Wednesday, August 24, 2016

The Opposite of Love

"Why does everyone want to go away? I love being home. But I don't like being left behind."
 -Beth, in Louisa May Alcott's Little Women

A few years ago, I attended a Sunday School class in which the teacher expressed the belief that the opposite of love isn't hate; it's indifference.

I have thought about that lesson a number of times since, and I think there is a great deal of truth to it. With hate, which we normally would think to be the emotion directly opposite of love, there is at least some feeling there for you, even if it is a negatively influenced one. With indifference, there is no real acknowledgement of any feeling at all. It is apathy; it is ignorance.

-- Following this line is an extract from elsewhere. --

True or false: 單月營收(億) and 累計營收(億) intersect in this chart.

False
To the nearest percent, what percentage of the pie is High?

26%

I didn't realize until recently, though, that the teacher was quoting Elie Wiesel, Holocaust survivor and 1986 Nobel Peace Prize winner, who just passed away last month:

"The opposite of love is not hate, it's indifference. The opposite of art is not ugliness, it's indifference. The opposite of faith is not heresy, it's indifference. And the opposite of life is not death, it's indifference."

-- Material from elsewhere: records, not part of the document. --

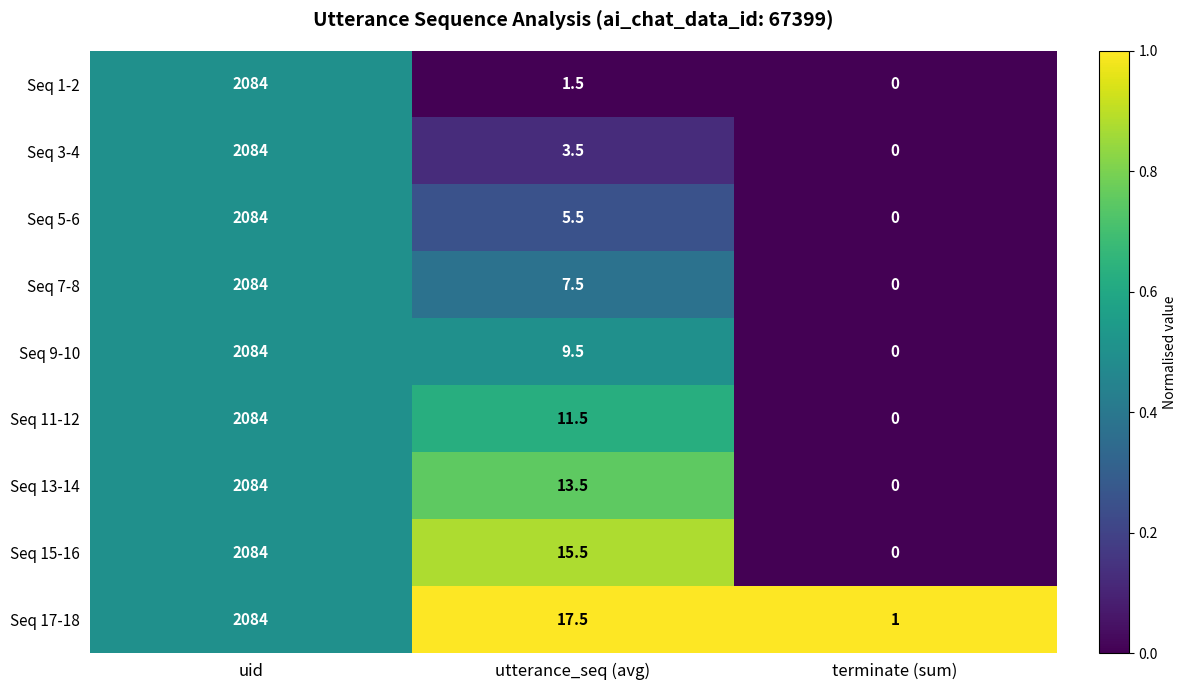

At which category is the sum across all series the highest?

uid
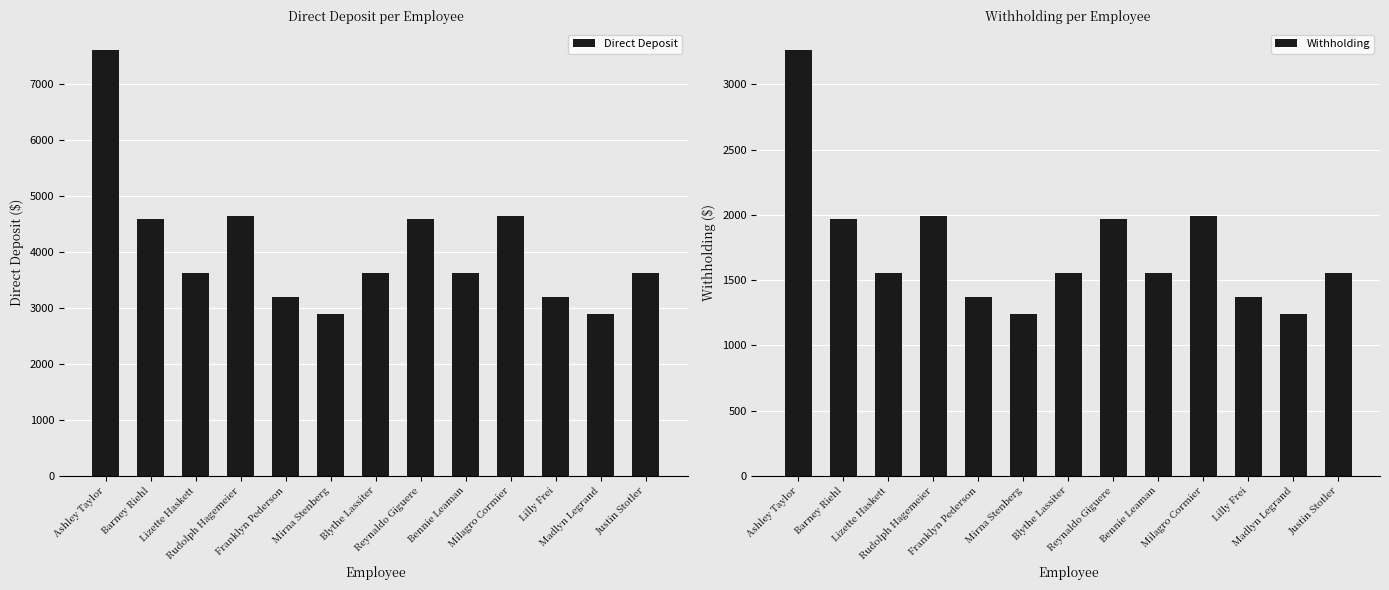

Which category has the lowest value in the Direct Deposit series?

Mirna Stenberg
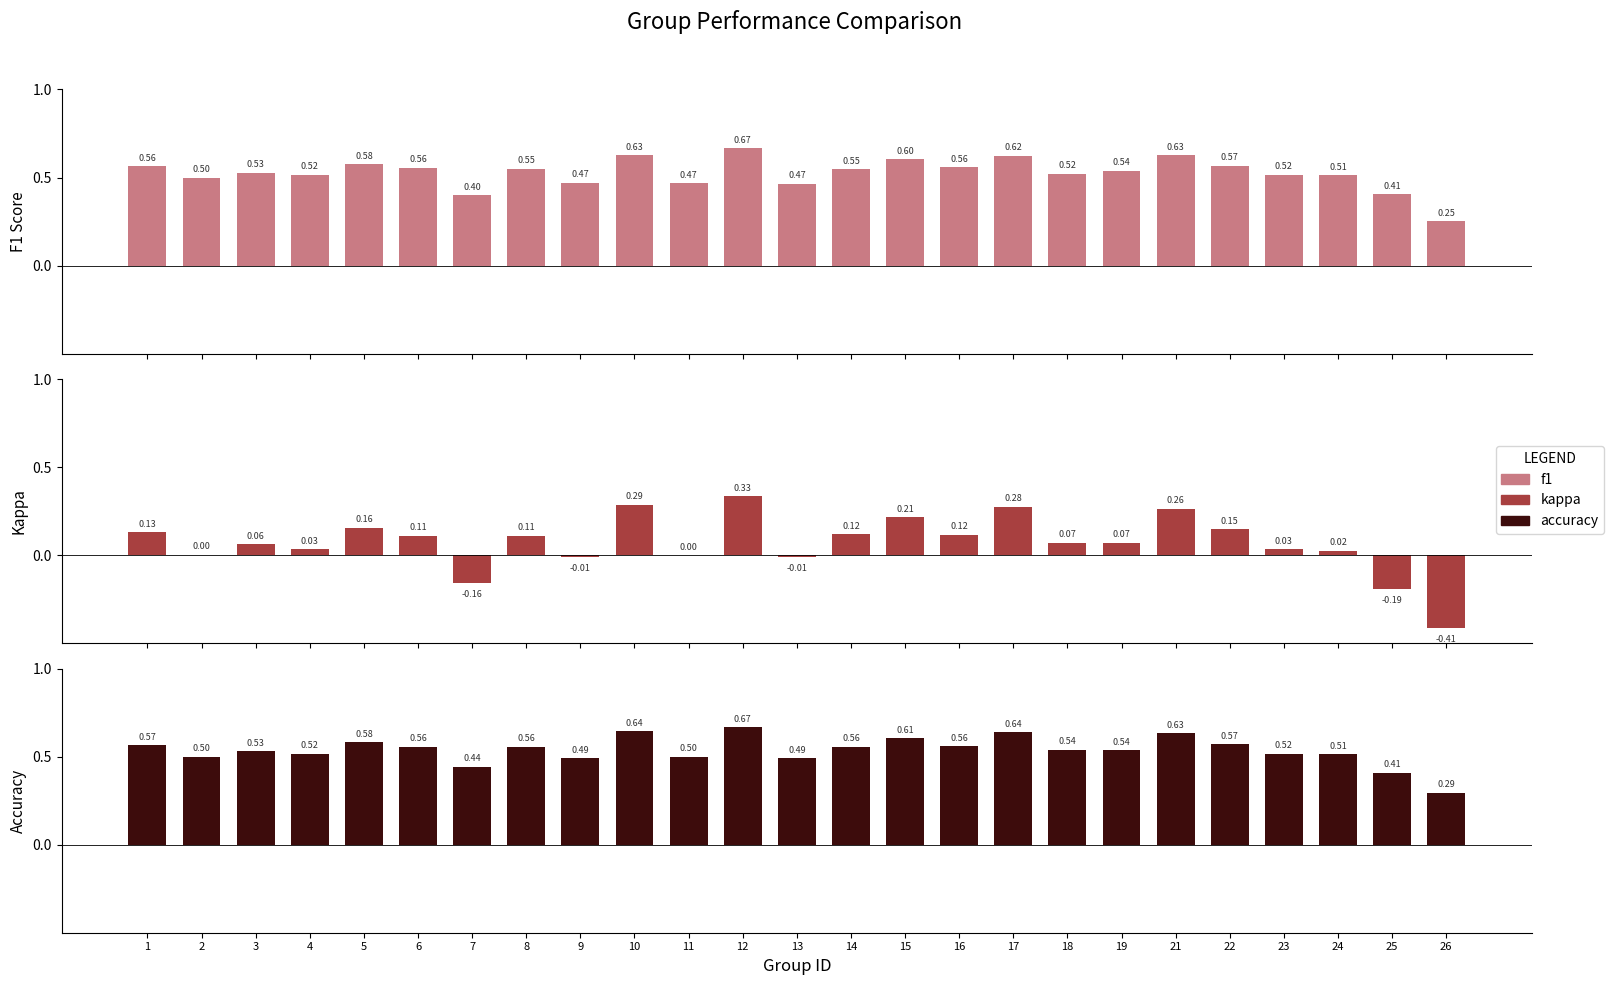

Is the value of accuracy at 26 greater than the value of kappa at 4?

Yes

Indifference, then, causes a whole host of problems. Lack of caring about or acknowledging a problem, let alone doing something about it, leads to disastrous consequences. Fortunately, we do not deal with issues today that are anywhere nearly as serious as the horrors Wiesel faced during World War II, and I'm not attempting to address anything anywhere near that deep tonight.

This is not to say, however, that indifference hasn't crept into our society in less-subtle ways. Indifference is still alive and well under our very eyes. I see it all around, and it often appears in the form of cliques.

Cliques are great for those who belong to them, and that's fine and dandy. But what inherently happens with them is not that people are included but that other people, by definition, are left out or are forgotten.

This issue means a great deal to me because I have often found myself on the outside at one point or another during nearly every age and stage in life. I've seen cliques in my neighborhood, at school, at church, in the workplace, in my extracurricular activities, and even as a missionary. I have also been bullied on multiple occasions, which may be the ultimate rejection or feeling of being left out of a group. Many people never actually grow out of cliques, for I see them all over the place today. For all I know, there will always be cliques; there may be cliques at PTA meetings or in the retirement home.

As a result of my experiences, I suppose life has fine-tuned me to feel and see the needs of those left behind, and though I have not always been able to include everyone in everything, I have made an honest effort, albeit not a perfect one, to include as many as I could. My life has, likewise, been greatly blessed by those wonderful individuals who have reached out the hand of fellowship to me and have lifted my hands and my spirit when they have hung low, whether due to chemical or other reasons.

How rare is the true friend who sticks around; whose interest in you is motivated by true concern, patience, and shared mutual interests; and who is there by not assignment nor motivated by convenience. There's a handful of you who fit this bill, and you are appreciated greatly.

If you currently find yourself in a clique, I invite you to consider someone who might not be there at your next gathering but whom you could invite to join you. Or look for someone different to sit by next time. I assure you that you won't have to look too far to find them, because they are all around, and they are longing for friends. If you're not currently part of a clique, I invite you to come and sit by me, and we'll make fun of the cliques together.

Seriously, though, and not to make this sound too much like a Sunday School lesson of my own, but I feel like this idea fits the theme of the Island of Misfit Toys, which is: "Each one bring one." As one of the counselors in the bishopric taught on this topic: "You all know who sits 'alone' even though they're surrounded by a lot of people."